As time went on, I noticed the play dates started to change as moms got further along into their maternity leave. The new suggestions seemed more involved. Play dates started to incorporate shopping, beauty and fitness.
Some moms suggested meeting at Sephora as a cheap and easy play date, glamming it up and trying out new looks while the kids enjoyed fancy bakery cookies in their strollers. Those moms would often talk about sex while they spritzed different perfumes on their wrists and applied bright blue eye shadow.
Speed walking while pushing the kids in strollers became a frequently suggested play date. I listened to lots of weird stories while speed walking with other moms.
As the kids got older, the play dates got more ridiculous. A mom suggested a Key Food play date because she really wanted to hang out, but needed groceries. That was depressing.

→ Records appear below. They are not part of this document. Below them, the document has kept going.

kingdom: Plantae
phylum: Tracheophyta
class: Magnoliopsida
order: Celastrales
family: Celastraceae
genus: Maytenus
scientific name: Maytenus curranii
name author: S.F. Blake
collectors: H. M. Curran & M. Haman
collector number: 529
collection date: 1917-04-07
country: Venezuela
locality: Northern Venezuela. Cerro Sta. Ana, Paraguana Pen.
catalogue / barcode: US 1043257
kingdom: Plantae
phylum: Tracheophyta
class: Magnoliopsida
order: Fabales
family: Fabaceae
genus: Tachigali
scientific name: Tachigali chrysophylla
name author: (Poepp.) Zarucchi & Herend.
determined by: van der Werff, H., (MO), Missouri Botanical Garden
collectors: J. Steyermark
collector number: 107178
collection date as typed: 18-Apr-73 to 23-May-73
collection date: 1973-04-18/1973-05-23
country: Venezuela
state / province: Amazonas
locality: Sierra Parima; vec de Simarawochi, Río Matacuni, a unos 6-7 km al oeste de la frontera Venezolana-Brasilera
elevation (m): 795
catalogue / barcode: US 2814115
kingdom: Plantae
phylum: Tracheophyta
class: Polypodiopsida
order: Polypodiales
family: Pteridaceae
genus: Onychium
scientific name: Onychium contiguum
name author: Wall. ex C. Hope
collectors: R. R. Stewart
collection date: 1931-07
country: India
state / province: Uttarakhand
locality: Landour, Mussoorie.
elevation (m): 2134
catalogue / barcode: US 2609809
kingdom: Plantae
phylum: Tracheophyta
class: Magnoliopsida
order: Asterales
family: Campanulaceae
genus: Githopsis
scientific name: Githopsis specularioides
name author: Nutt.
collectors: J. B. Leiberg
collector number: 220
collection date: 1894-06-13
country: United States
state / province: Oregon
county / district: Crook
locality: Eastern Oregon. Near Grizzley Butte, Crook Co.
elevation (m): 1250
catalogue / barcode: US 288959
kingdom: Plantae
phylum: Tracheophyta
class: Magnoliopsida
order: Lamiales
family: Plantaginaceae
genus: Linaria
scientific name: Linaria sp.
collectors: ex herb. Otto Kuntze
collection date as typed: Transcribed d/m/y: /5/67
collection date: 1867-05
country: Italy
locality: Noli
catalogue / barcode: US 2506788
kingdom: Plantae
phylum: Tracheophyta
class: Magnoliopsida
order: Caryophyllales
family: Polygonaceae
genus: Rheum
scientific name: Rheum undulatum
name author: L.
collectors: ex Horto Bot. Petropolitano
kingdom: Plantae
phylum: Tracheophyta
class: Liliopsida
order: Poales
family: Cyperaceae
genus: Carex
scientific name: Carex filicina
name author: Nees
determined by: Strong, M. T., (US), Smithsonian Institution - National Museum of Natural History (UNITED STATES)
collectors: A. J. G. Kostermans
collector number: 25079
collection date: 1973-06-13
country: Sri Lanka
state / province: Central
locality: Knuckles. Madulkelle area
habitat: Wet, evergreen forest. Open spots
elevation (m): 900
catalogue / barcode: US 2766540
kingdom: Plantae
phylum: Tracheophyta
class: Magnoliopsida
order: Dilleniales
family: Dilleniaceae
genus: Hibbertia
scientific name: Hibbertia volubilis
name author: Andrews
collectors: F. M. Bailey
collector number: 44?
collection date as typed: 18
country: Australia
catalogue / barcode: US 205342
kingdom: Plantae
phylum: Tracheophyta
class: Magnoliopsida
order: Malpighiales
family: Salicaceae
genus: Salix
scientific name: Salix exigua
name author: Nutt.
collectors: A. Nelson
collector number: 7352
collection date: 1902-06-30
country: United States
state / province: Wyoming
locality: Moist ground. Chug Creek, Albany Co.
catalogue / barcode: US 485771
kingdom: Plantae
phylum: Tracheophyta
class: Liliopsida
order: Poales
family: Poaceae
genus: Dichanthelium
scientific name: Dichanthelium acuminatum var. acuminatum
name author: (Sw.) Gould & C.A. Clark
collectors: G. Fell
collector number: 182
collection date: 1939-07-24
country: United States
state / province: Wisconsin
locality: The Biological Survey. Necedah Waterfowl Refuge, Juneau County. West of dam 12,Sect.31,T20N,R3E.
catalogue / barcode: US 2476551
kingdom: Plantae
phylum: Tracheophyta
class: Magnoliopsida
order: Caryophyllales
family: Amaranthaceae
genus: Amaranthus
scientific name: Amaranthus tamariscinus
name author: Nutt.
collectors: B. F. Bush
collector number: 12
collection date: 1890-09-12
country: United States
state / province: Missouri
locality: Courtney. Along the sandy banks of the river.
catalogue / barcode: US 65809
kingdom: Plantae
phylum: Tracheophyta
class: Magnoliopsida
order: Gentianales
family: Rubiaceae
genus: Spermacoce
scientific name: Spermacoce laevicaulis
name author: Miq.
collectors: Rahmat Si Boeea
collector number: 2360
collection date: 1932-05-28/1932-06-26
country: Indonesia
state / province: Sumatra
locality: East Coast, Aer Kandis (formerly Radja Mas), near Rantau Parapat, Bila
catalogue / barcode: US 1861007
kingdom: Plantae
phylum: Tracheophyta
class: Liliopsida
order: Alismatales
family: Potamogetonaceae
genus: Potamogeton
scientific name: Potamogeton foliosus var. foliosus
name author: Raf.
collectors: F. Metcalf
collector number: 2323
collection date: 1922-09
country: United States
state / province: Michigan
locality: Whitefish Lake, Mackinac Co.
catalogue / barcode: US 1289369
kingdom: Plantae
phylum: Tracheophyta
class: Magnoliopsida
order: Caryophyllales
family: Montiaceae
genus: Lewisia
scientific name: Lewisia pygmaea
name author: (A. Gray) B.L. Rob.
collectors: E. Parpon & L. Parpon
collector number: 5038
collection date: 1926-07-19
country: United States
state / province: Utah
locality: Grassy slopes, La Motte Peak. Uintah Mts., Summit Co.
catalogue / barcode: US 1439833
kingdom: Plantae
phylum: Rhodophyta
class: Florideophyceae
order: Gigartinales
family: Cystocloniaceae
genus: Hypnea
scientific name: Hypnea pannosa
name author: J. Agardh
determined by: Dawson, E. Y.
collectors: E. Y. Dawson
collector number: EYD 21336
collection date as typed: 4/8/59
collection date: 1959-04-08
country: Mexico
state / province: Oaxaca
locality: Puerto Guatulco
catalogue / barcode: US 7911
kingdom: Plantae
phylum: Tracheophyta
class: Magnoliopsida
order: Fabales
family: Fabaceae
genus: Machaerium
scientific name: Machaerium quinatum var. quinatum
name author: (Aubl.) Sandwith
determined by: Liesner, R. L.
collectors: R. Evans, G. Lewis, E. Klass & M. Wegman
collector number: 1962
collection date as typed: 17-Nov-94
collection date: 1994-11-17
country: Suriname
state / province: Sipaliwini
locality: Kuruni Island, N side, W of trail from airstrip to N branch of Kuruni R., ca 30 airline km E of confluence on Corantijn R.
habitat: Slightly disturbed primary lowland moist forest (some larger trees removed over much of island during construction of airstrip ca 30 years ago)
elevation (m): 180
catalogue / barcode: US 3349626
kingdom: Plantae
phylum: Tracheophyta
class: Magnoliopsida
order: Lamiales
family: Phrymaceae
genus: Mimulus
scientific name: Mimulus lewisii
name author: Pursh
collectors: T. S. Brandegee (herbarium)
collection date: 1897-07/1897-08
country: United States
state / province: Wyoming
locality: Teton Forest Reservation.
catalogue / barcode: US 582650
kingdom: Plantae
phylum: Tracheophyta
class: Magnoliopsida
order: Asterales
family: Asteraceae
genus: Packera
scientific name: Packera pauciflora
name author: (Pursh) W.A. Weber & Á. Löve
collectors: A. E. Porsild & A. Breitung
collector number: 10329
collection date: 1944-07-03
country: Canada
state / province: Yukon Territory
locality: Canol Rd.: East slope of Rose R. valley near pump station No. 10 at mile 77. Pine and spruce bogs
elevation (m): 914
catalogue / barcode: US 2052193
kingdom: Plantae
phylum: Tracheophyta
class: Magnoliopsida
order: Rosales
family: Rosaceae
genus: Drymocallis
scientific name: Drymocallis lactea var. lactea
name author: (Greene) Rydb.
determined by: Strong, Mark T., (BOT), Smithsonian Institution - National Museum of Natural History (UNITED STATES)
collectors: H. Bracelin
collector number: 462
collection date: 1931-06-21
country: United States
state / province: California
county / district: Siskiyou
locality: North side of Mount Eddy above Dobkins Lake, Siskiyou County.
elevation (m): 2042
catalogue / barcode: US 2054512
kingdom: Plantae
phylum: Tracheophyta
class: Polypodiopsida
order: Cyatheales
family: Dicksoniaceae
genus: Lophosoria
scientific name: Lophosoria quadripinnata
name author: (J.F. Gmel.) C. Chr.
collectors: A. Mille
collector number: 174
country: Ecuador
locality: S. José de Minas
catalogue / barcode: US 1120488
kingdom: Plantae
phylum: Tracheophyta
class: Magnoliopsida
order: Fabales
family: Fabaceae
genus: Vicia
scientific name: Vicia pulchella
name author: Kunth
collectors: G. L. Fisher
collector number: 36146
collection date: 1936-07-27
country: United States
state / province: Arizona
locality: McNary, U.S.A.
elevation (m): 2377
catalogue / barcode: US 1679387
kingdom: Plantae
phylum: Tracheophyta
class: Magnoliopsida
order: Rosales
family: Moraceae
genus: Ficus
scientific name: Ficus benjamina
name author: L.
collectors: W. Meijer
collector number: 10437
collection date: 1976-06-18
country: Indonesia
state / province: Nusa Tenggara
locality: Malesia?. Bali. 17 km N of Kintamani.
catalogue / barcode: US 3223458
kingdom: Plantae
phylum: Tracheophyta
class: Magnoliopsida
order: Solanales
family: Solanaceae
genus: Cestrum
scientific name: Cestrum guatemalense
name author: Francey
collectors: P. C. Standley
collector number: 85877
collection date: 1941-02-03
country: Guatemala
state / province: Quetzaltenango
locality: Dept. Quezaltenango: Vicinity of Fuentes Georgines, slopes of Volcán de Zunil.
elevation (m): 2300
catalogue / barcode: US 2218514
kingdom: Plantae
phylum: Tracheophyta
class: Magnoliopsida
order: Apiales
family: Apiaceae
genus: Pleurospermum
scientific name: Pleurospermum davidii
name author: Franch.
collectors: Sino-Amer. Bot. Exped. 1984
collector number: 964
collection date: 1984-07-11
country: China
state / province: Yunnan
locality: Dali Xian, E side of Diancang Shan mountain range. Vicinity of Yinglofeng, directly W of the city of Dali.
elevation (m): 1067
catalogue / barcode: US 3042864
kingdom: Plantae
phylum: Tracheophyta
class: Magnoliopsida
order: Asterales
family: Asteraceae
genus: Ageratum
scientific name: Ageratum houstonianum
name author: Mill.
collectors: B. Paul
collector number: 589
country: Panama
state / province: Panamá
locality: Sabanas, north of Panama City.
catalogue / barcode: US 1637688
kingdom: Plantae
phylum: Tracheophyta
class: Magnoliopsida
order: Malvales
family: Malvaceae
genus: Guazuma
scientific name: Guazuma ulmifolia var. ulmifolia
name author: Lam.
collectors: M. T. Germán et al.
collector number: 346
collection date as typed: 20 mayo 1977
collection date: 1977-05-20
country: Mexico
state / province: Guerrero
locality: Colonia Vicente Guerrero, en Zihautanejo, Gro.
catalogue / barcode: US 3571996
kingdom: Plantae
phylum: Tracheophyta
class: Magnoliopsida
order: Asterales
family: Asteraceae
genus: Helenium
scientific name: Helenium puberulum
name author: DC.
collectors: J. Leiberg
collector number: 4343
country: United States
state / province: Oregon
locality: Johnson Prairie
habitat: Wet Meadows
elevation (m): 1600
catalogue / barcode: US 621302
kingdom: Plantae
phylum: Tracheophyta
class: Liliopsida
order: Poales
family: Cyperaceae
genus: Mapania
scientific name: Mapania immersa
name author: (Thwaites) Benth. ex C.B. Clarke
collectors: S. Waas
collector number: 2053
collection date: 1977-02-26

Taking the kids to Petland Discounts became a popular play date because going to the zoo was expensive and felt like too big of a commitment, especially with someone you didn’t know well. While on a Petland Discounts play date, a mom had a major meltdown in the dog toy aisle because her son insisted on leaving with a squeaky hamburger toy.
So I started to think about what my play dates were like when I was a kid. Most of those were disasters too. We did crazy things -- like playing hide and seek in the cemetery behind my house -- but it was the 70’s and life was different. Well, sort of. I started to write down all the play dates I could remember from my childhood and then suddenly I had an entire notebook full of them. One thing I’ve realized is that parents and their kids were just as annoying back then as they are today. The packaging is just a little different.
I’m hopeful that the next play date I schedule will be a success, that I’ll hit it off with the mom and our kids will become life-long friends. Only problem is if people in town find out about my blog, I may never get a play date again. I’ll admit, I’m terrified that I will be exposed, but my need to gossip outweighs this fear.
So look, bad play dates happen. There are crazy parents out there who might turn into stalkers and hit on you and it's OK want to talk about it. Really, it is. If we keep these stories to ourselves, we might end up being the ones who freak out at someone when all our kid wants is a chew toy at the pet shop.